### EXCERPT

Content starts

Further, use of this model will provide greater insight into the effectiveness of ASD treatments. Longitudinal research throughout treatment may help develop better understanding of the components of treatment that are most meaningful or beneficial to parents and families, which is an important factor in understanding therapeutic benefit (Kazdin and Weisz 1998). The intensive nature of most ASD interventions suggests a need for better understanding of the components of treatment driving change. Thus, this model will facilitate enhanced understanding what aspects of intervention help the child by gaining insight into environmental changes that occur throughout therapy. In addition, incorporating parent and family factors into assessment of ASD intervention should help to understand what factors promote continued child gains throughout and following treatment. Importantly, this may be different depending on the modality of therapy. For example, children in ABA may benefit most from a decrease in family chaos, as the highly structured nature of this intervention often necessitates having predictable routines, rewards, and consequences. Conversely, children in more relationship-based intervention may be more affected by changes in the parent–child relationship or changes in parental emotional functioning, as this type of treatment emphasizes the parent–child interaction as a way of facilitating greater socio-emotional understanding in the child with ASD. These examples are purely speculative, but suggest the ways in which intervention research would benefit from greater understanding of the parent and family variables that are so often omnipresent in the child’s environment. One of the major advantages of psychosocial interventions is the impact that they can have long after therapy has concluded. However, long-term treatment follow-up research is often limited by incomplete understanding of what has helped the child maintain gains, or conversely, what has contributed to a plateau or loss of therapeutic benefit. Kazdin and Weisz (1998) recommended enhanced understanding of how changes are maintained in assessment treatment outcomes. Incorporation of parent and family factors into therapy outcome research will help fill the void that often exists between the end of treatment and the time of scheduled follow-ups, giving context to the environment that the child with ASD has been in since therapy concluded.

The proposed treatment evaluation model can be incorporated within a variety of methodologies, but would be best utilized in longitudinal intervention research with assessments taking place before, during, and immediately after therapy as well as at any long-term follow-ups. In addition to assessing for statistical significance and effect size, these domains could be evaluated with respect to clinically meaningful change (Jacobson and Truax 1991) to help fully understand the practical benefits of interventions to parents and families. Further, the variables recommended in this model should be assessed for both main and interaction effects in order to best capture and understand the complex and interdependent relationship among the constructs. Finally, additional variables can and should be added if appropriate. If similar outcome measures are utilized, this would eventually allow for more comprehensive comparison among ASD treatments, giving families a better understanding of each particular intervention’s risks and benefits. The complexity of analyzing all of these domains concurrently and over time is great, but the risk of not doing so when evaluating the effectiveness of ASD interventions far outweighs the enormity of the task required.

Content ends

### LISTED ENTRIES
Content starts

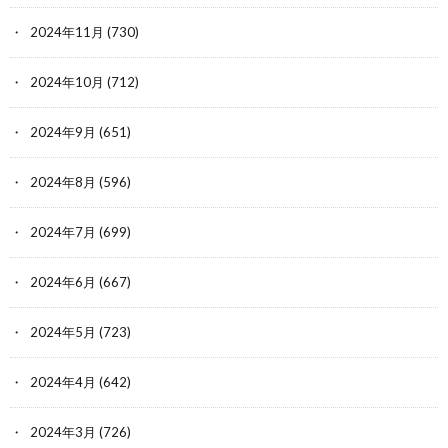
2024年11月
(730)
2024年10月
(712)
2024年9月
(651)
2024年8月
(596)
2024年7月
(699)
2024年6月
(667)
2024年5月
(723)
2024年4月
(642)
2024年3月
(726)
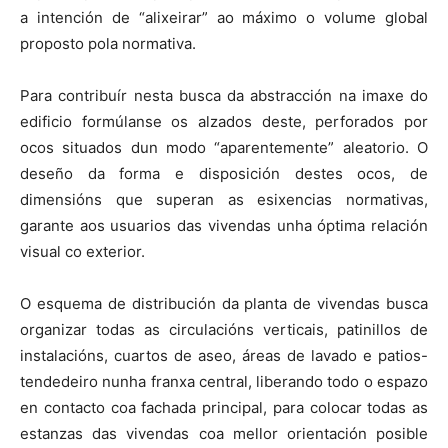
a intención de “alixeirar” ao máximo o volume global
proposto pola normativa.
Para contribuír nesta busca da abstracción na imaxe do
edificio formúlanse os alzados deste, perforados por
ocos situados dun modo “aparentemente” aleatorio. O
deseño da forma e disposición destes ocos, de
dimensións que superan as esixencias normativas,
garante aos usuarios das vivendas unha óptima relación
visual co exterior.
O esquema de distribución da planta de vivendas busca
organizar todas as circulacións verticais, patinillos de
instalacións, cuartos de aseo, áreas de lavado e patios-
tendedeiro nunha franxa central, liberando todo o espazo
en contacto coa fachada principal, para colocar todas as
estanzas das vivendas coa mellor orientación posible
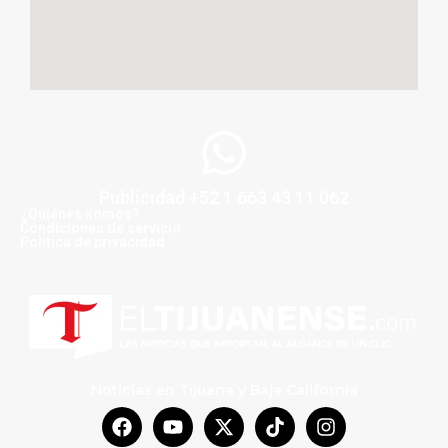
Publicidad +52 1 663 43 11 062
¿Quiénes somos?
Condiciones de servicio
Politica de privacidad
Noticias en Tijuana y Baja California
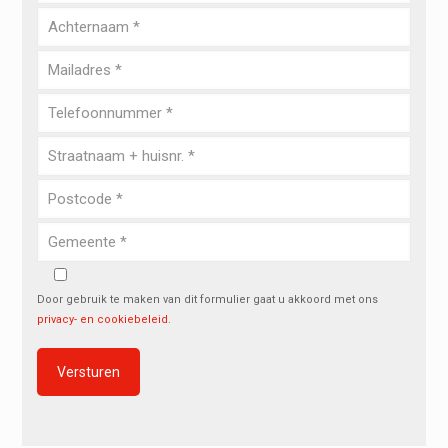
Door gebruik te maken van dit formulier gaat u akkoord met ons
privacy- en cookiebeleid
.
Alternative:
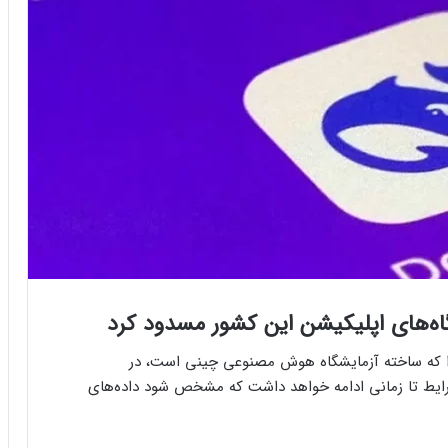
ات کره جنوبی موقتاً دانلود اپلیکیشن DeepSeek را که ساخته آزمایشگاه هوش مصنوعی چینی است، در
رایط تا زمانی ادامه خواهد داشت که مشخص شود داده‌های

Content ends
Content starts

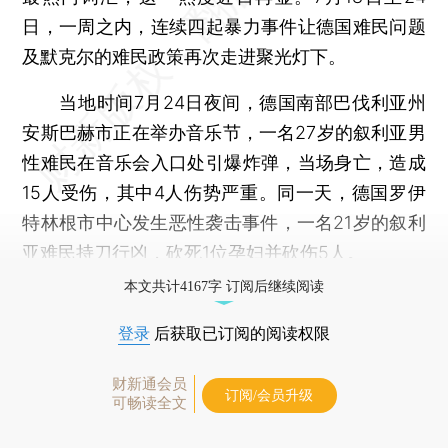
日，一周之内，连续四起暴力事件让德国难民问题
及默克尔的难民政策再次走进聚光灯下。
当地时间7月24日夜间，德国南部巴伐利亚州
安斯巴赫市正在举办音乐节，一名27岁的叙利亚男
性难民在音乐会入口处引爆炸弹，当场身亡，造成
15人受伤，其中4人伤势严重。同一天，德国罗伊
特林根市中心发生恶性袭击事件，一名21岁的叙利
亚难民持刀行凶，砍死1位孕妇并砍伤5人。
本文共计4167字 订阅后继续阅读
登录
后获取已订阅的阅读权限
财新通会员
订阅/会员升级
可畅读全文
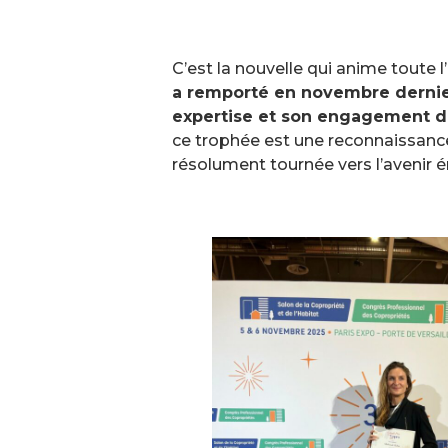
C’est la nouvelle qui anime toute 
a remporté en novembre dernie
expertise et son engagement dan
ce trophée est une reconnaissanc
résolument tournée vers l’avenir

Content ends

In the excerpt on evaluating ASD treatments, when should assessments take place for the proposed model to be used best?

Before, during, and immediately after therapy, as well as at any long-term follow-ups.